In the previous article, I discussed the problem at a distribution center that picked orders with floor pickers and reach trucks. The DC fell behind demand, and orders shipped later and later. The season for the company exploded early, and demand grew faster and higher than expected. This is a great problem to have—except when throughput drops. Orders backed up, and then orders became past due. The backlog became deep enough that many customers had multiple past-due orders.
A problem became an opportunity—or so the sales and DC management teams thought. The idea: combine the multiple past-due and current orders into a single bigger order by customer. The larger order (batch size) would be more productive, and the DC could blow through the orders faster.
How did that work for them? In a word, badly. The bigger orders took longer to pick and longer to label, which stretched out the order cycle time to days. Combining the orders did not address the aisle congestion or the tendency of the pickers to cherry-pick the orders they wanted to do. So the pre-label staging area grew and spilled over into another area.

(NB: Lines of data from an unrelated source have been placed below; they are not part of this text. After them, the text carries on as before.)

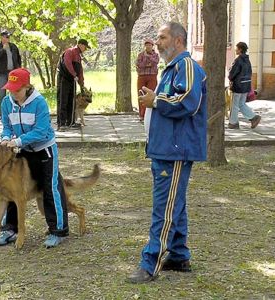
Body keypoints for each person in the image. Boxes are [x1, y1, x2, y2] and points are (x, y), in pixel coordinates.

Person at [127, 22, 207, 283]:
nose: (157, 42)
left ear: (178, 41)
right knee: (176, 203)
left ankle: (150, 263)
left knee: (164, 208)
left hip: (175, 150)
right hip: (165, 148)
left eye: (162, 38)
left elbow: (189, 102)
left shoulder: (186, 66)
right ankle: (178, 255)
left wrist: (156, 100)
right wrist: (155, 97)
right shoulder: (173, 68)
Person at [0, 68, 69, 248]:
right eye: (10, 89)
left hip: (44, 150)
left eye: (17, 90)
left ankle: (58, 230)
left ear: (27, 87)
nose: (13, 93)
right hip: (22, 150)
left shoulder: (40, 103)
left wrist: (18, 141)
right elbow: (6, 126)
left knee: (51, 188)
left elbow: (41, 131)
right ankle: (9, 228)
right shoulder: (6, 102)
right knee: (14, 187)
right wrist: (5, 137)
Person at [56, 38, 90, 131]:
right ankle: (61, 123)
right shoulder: (70, 51)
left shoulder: (79, 56)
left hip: (72, 80)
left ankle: (70, 122)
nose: (85, 49)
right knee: (63, 100)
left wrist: (81, 83)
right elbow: (67, 64)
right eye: (85, 47)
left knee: (71, 100)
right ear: (80, 45)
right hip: (64, 79)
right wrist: (74, 74)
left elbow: (80, 70)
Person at [227, 42, 261, 129]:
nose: (235, 50)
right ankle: (253, 117)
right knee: (241, 104)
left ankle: (233, 123)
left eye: (237, 48)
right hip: (246, 85)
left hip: (238, 86)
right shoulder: (247, 60)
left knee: (234, 105)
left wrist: (230, 78)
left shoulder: (238, 60)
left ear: (240, 49)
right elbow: (250, 73)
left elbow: (232, 74)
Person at [0, 30, 22, 118]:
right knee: (2, 94)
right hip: (2, 73)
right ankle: (2, 114)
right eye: (6, 37)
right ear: (2, 37)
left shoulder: (13, 47)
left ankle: (14, 113)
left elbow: (18, 58)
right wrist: (3, 50)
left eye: (9, 37)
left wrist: (19, 68)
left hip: (13, 73)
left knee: (14, 93)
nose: (8, 39)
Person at [135, 39, 159, 122]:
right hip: (142, 76)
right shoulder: (140, 55)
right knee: (141, 94)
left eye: (150, 45)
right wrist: (146, 62)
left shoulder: (155, 55)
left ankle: (148, 114)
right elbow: (139, 64)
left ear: (152, 46)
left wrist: (148, 59)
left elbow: (155, 62)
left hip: (152, 76)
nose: (148, 46)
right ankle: (141, 115)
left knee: (150, 94)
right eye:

Worse, the lag time between order print, pick, and label made self-auditing difficult and prevented accountability. The partially picked orders marinated in the staging areas longer, and with the influx of more pallets of picked partial orders, pallets of picked products disappeared into the sea of staging. Coordinators attempted to keep things organized, but with nobody holding the pickers accountable for working orders in sequence, for picking orders accurately, or for recording where they put the pallets of partial orders, things got lost. When the coordinator could not find part of an order and the system showed the pick confirmed complete, they would kill that part of the order, sending the goods back to stock in the system, and create a new pick order.
The rework added to the confusion. When the coordinators found a lost pallet, they moved the pallet over to yet another staging area, the boneyard, where it sat waiting to be put back into stock. Sometimes the new order created a demand for more labels to be printed—labels that had already been printed, but with no systematic process for controlling the print.
Combining the orders proved to be a mistake that choked off throughput, driving more customer orders to become past due as small orders waited behind the bulge of the big combined orders. This was an example of the cure being worse than the disease. Once done, the DC had to work through the bigger orders for conditions to improve. Management learned an important lesson about the mirage of large-order productivity, and how it can be detrimental to throughput. While management focused on pressing the big lump through the snake, they did not make a critical examination of the root causes of the real backlog, the inherent disconnection between fork and floor picking.
The pickers worked as one big team. The problem was, they really were not a functioning team. With no leader, there was no focus. Without supervisory control over the order start sequence, the orders did not pick together. The idea that the orders would flow back together in pre-label staging did not work because too many pickers started too many orders. Without a supervisor to hold the pickers accountable for completing orders and picking the orders without defect, the coordinators fought a losing battle to consolidate the orders before labeling.
The first move: break the picking team down into smaller units, teams of two or three who would be held accountable for completing an order. We paired floor pickers and fork pickers together in two-person teams. They started the same order and shared the responsibility for completing the order together. If the floor picker completed their work first, they helped the fork picker complete that part of the order. Only after completing the order together and auditing the order to assure accuracy could the team move to the next order.
Each picking team served a dedicated label table. This way, the tables knew their pickers, so when they found an error, they could go to the responsible picker to correct the work. Since the picking teams fed the picked product directly to the label lanes, the orders were processed in the same day, not days apart as had previously been the case.
With these changes, the backlog of marinating orders shrunk down to nothing. Accountability for accuracy on the part of the pickers improved, and rework dropped. As measured by lines shipped, throughput quickly shifted, and more lines shipped per day than were picked, as the DC worked through different piles of WIP inventory.